Update the data below by replacing each occurrence of "Thuê" with "Cho thuê" and leaving everything else unchanged. Omit the pictures from your answer.

== Data records ==
* * * *

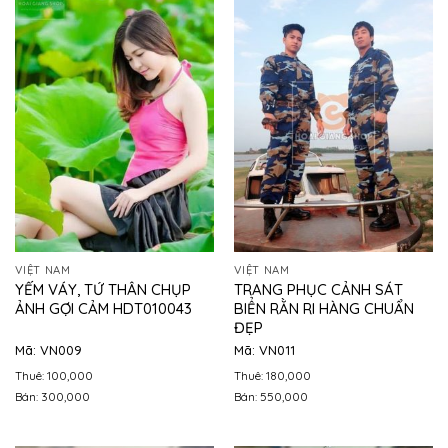
VIỆT NAM
VIỆT NAM
YẾM VÁY, TỨ THÂN CHỤP
TRANG PHỤC CẢNH SÁT
ẢNH GỢI CẢM HDT010043
BIỂN RẰN RI HÀNG CHUẨN
ĐẸP
Mã: VN009
Mã: VN011
Thuê: 100,000
Thuê: 180,000
Bán: 300,000
Bán: 550,000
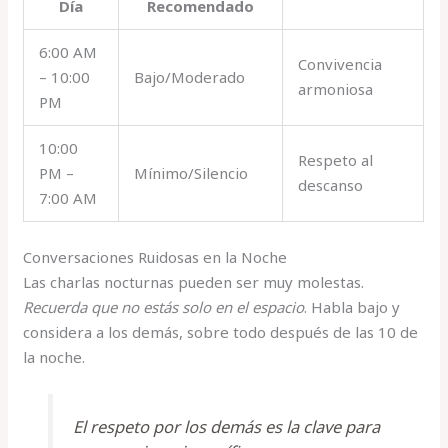
Día
Recomendado
6:00 AM
Convivencia
– 10:00
Bajo/Moderado
armoniosa
PM
10:00
Respeto al
PM –
Mínimo/Silencio
descanso
7:00 AM
Conversaciones Ruidosas en la Noche
Las charlas nocturnas pueden ser muy molestas.
Recuerda que no estás solo en el espacio
. Habla bajo y
considera a los demás, sobre todo después de las 10 de
la noche.
El respeto por los demás es la clave para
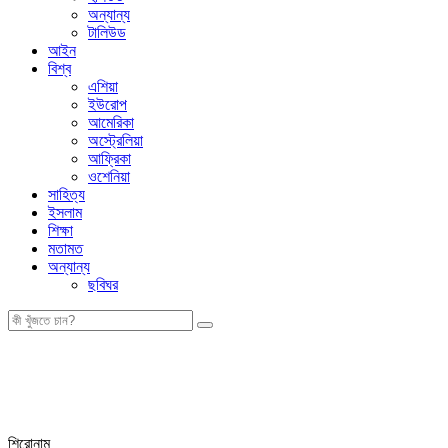
অন্যান্য
টালিউড
আইন
বিশ্ব
এশিয়া
ইউরোপ
আমেরিকা
অস্ট্রেলিয়া
আফ্রিকা
ওশেনিয়া
সাহিত্য
ইসলাম
শিক্ষা
মতামত
অন্যান্য
ছবিঘর
শিরোনাম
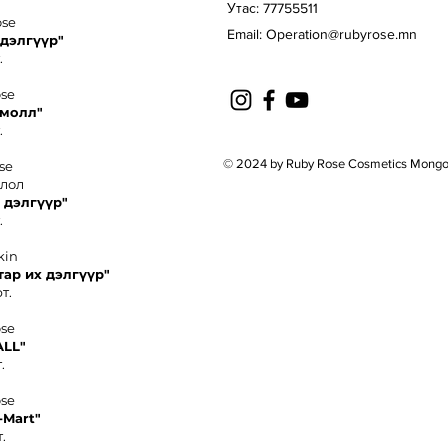
Утас: 77755511
ose
Email:
Operation@rubyrose.mn
 дэлгүүр"
.
ose
 молл"
.
© 2024 by Ruby Rose Cosmetics Mongo
se
олол
 дэлгүүр"
.
kin
тар их дэлгүүр"
т.
ose
ALL"
.
ose
-
Mart"
.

* * * *

== Task answer ==
VIỆT NAM
VIỆT NAM
YẾM VÁY, TỨ THÂN CHỤP
TRANG PHỤC CẢNH SÁT
ẢNH GỢI CẢM HDT010043
BIỂN RẰN RI HÀNG CHUẨN
ĐẸP
Mã: VN009
Mã: VN011
Cho thuê: 100,000
Cho thuê: 180,000
Bán: 300,000
Bán: 550,000
Día
Recomendado
6:00 AM
Convivencia
– 10:00
Bajo/Moderado
armoniosa
PM
10:00
Respeto al
PM –
Mínimo/Silencio
descanso
7:00 AM
Conversaciones Ruidosas en la Noche
Las charlas nocturnas pueden ser muy molestas.
Recuerda que no estás solo en el espacio
. Habla bajo y
considera a los demás, sobre todo después de las 10 de
la noche.
El respeto por los demás es la clave para
অন্যান্য
টালিউড
আইন
বিশ্ব
এশিয়া
ইউরোপ
আমেরিকা
অস্ট্রেলিয়া
আফ্রিকা
ওশেনিয়া
সাহিত্য
ইসলাম
শিক্ষা
মতামত
অন্যান্য
ছবিঘর
শিরোনাম
Утас: 77755511
ose
Email:
Operation@rubyrose.mn
 дэлгүүр"
.
ose
 молл"
.
© 2024 by Ruby Rose Cosmetics Mongo
se
олол
 дэлгүүр"
.
kin
тар их дэлгүүр"
т.
ose
ALL"
.
ose
-
Mart"
.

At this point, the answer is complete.